Yo tengo que llamarle de otra forma, porque me parece muy bonachona la palabra “civilización” para algo que nos hace caminar hacia atrás, y antes que hablar de “espectáculo” habría que señalar al “espectador”. Creo que puedo ensayar el término “La barbarie del espectador”.
Con frecuencia aparece en la prensa alguien que pronuncia la frase: “Volví a nacer”. Generalmente proviene de una persona que estuvo en peligro de muerte. Aunque el sentido literal de esas tres palabras se refiere a algo imposible, salvo que se crea en la reencarnación, su sentido de usos y costumbres las ha vuelto sinónimo de “Me salvé por un pelito”. ¿Pero de qué sirve no morirse o volver a nacer si no se renace?
Los optimistas que auguramos un renacimiento luego de la pandemia vemos con desilusión el uso y abuso del término “nueva normalidad”. La misma gata, pero con mascarilla. La misma gata, pero con cientos de librerías que ya no volverán a abrir.

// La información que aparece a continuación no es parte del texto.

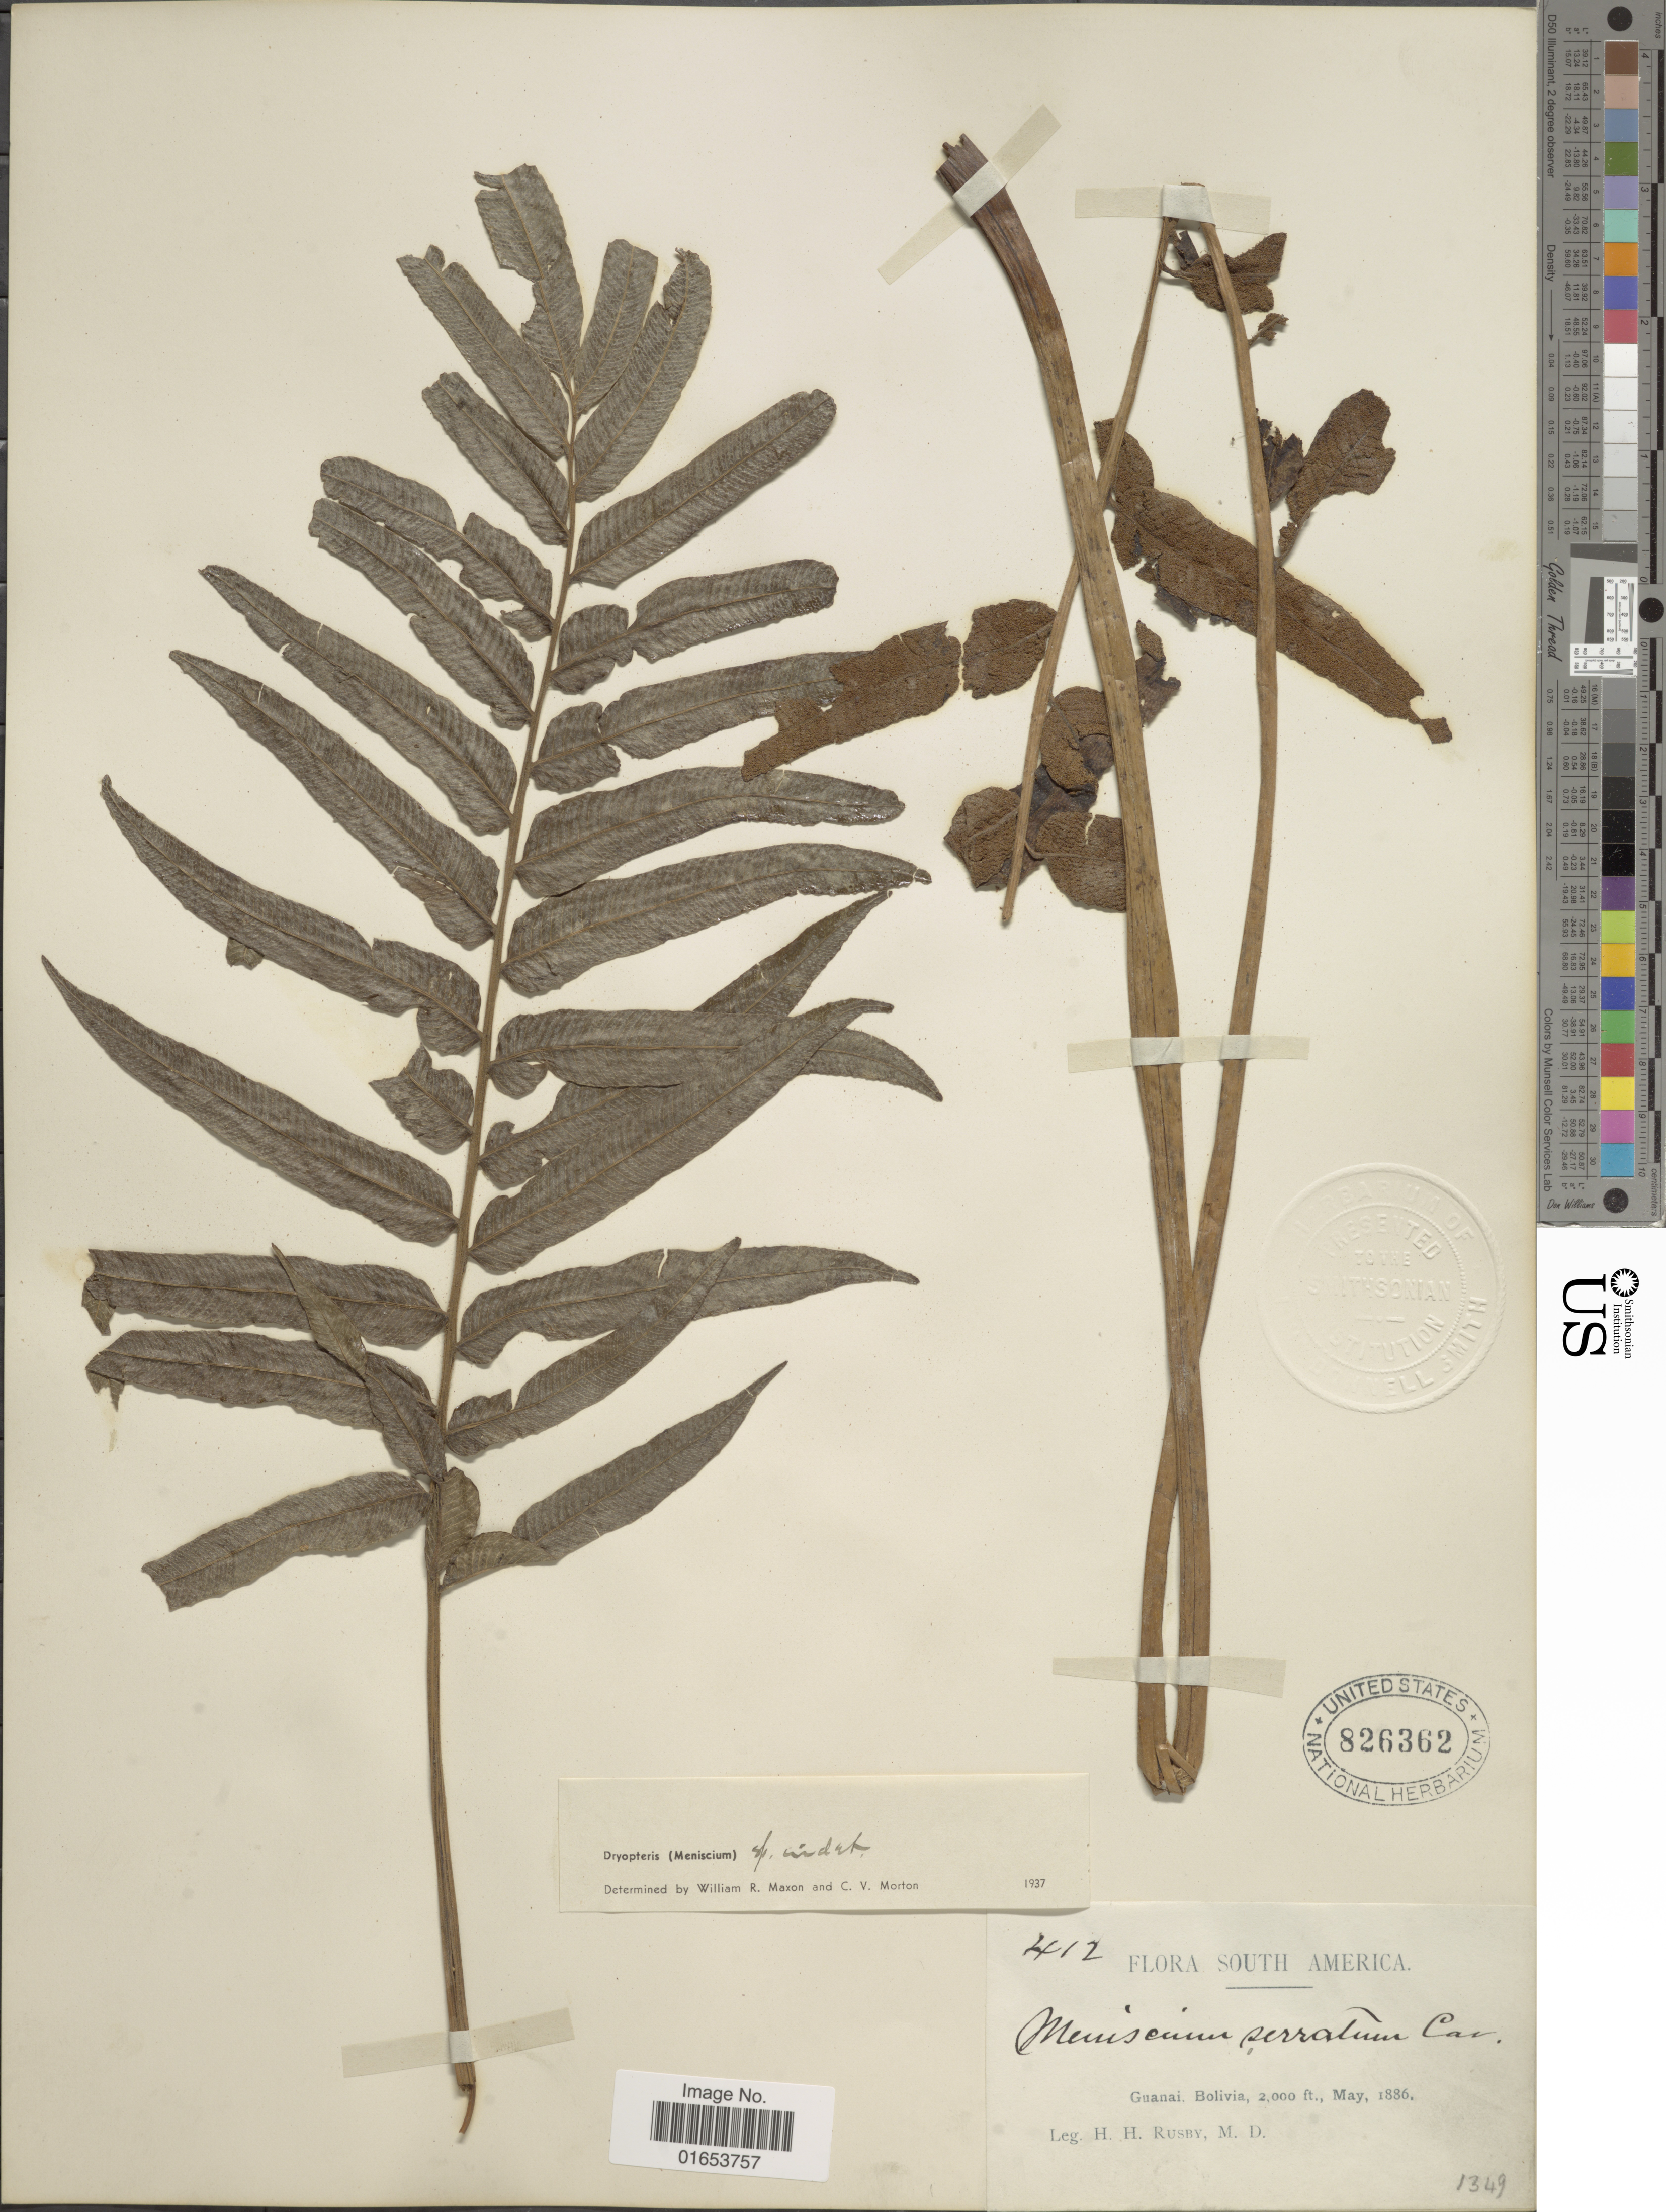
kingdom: Plantae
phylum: Tracheophyta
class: Polypodiopsida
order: Polypodiales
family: Thelypteridaceae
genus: Meniscium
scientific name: Meniscium sp.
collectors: H. H. Rusby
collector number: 412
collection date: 1886-05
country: Bolivia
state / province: La Páz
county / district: Larecaja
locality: Guanay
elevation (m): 610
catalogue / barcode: US 826362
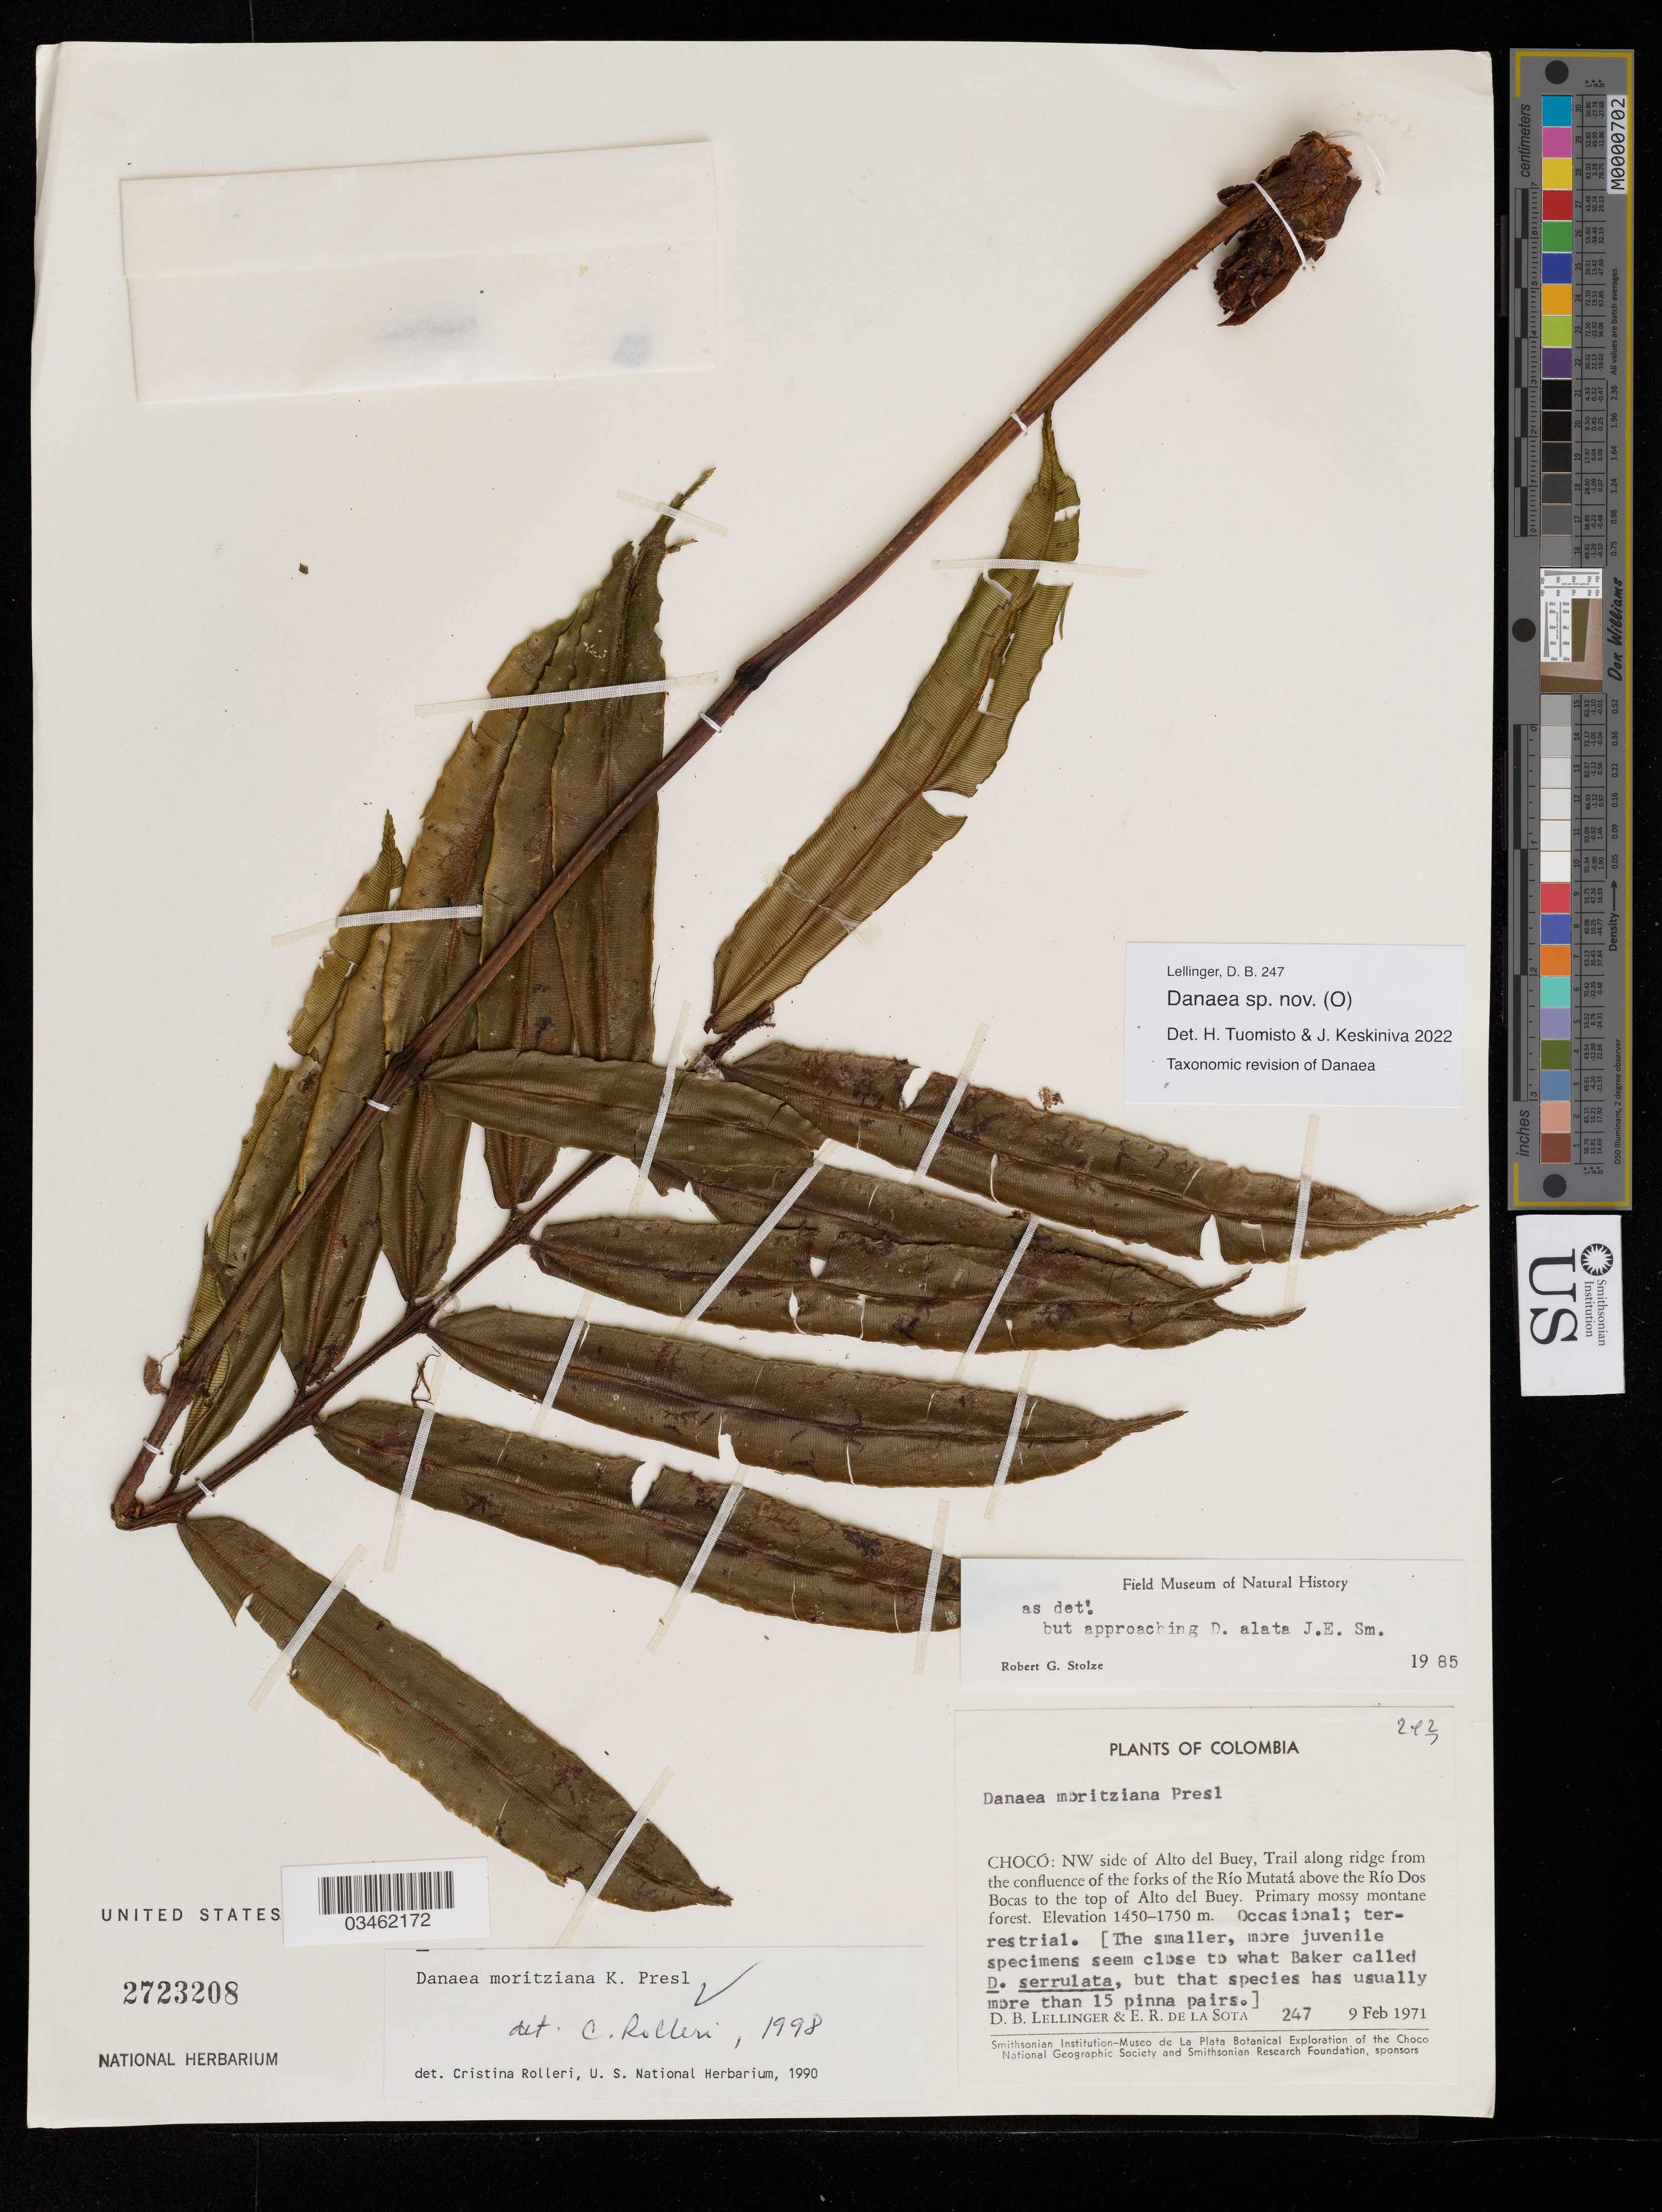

En estos días voy a echarle una relectura a La mente cautiva, de Czesław Miłosz. Creo que cambiando comunismo por capitalismo, puede hablarse de nuevo de las formas que tiene el poder para atrapar las mentes, no sólo de cualquier ciudadano, sino también de los intelectuales, y así matar la individualidad. En el comunismo, el gran tesoro era esa individualidad, por eso se perseguía y se podía matar o morir por ella. En el capitalismo, la individualidad es tan barata que pierde su valor. Un sistema la reprime, el otro la adormece. La reprimida hierve; la adormecida es tan fría como un cadáver.